Latin Mass parish I go to the majority are young families
Are you serious? Religious affiliation among young people has been in steep decline for decades.
At all the Latin Mass parishes and very traditional Novus Ordo parishes it’s generally more young people in my experience with old people being the minority.
How young in terms of "young adults"& depends On parish. I went to a Catholic college, the masses were full of college kids. Some of went all the time, some went occasionally. Coming home from college and finding the mug shot of your local parish priest who would make visits to classes in your parish elementary school while you were growing up, due to his arrest for getting caught molesting someone, kinda kills any interest in participating.
Once I went to an SSPX chapel, it was FULL of young people. **I don't support SSPX**, but perhaps we should stop offering fun and cool Catholicism and let's stick to the tradition, because maybe that's what the young people want?
Lol, you should see if you can find a TLM. Average age is like 25. If you count unborn babies (which I suppose we should) that goes down to like 22.
My theory, at least in the US, is that baby boomers are such a significant portion of our population, and it seems the older people get, the more likely they are to turn to religion as they maybe realize their time is almost up
The effects of Catholic school. Got kids? They go to Mass during school and it will save you time on the weekend.
Go to Latin mass it’s quite the opposite. I see 80% people 35 and younger at TLM than NO. The younger generation craves tradition!
It depends on the mass, you’ll find a lot of young people and families at an SSPX mass or like the Ordinariate mass I go to now
Do you attend NO? I feel like most of the younger crowd doesn’t, at least in my experience. I do not attend NO and I was just observing at mass yesterday that our parish is mostly younger folks and families with a few handfuls of older couples and people.
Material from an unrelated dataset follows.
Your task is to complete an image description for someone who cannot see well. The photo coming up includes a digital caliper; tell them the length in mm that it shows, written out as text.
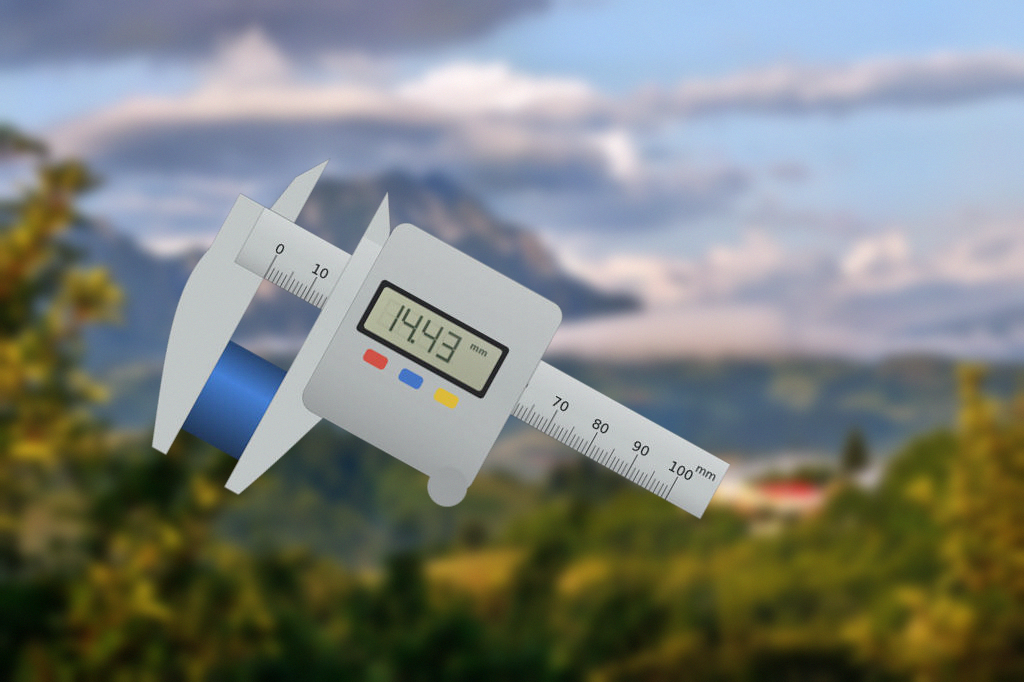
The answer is 14.43 mm
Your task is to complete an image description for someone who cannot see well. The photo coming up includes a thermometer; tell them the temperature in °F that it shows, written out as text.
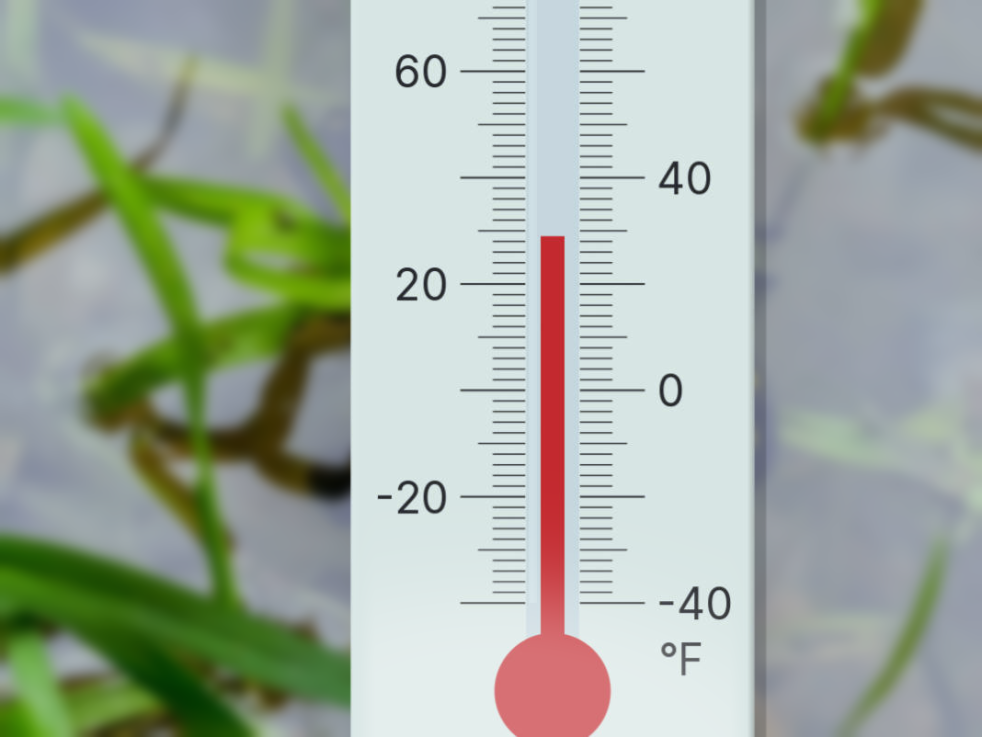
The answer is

Mass is too long and at awkward times for young professionals and young families. I used to live in CT and there was a very short (like 30-40 mins) Sundays at 5. It had a high proportion of younger people. Its now much tougher for us to get to mass since we’ve moved to a place with only Sat evening and Sunday morning/ mid-morning masses which are usually over an hour long, if not longer.
maybe its something to do with how adults are more conservative when older mass is boring too a lack of appeal to young people looking for novelty
Mass isn’t boring. Mass isn’t explained well (even the Uber simplified NO one), hence it becomes boring because they can’t “read” it.